Task details: Write the records out once more, so that nothing differs from the original.

Supplied entries:
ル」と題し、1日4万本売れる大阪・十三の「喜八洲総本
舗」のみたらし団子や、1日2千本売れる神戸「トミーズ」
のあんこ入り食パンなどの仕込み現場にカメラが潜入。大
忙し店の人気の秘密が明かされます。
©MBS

Answer for the task:
ル」と題し、1日4万本売れる大阪・十三の「喜八洲総本
舗」のみたらし団子や、1日2千本売れる神戸「トミーズ」
のあんこ入り食パンなどの仕込み現場にカメラが潜入。大
忙し店の人気の秘密が明かされます。
©MBS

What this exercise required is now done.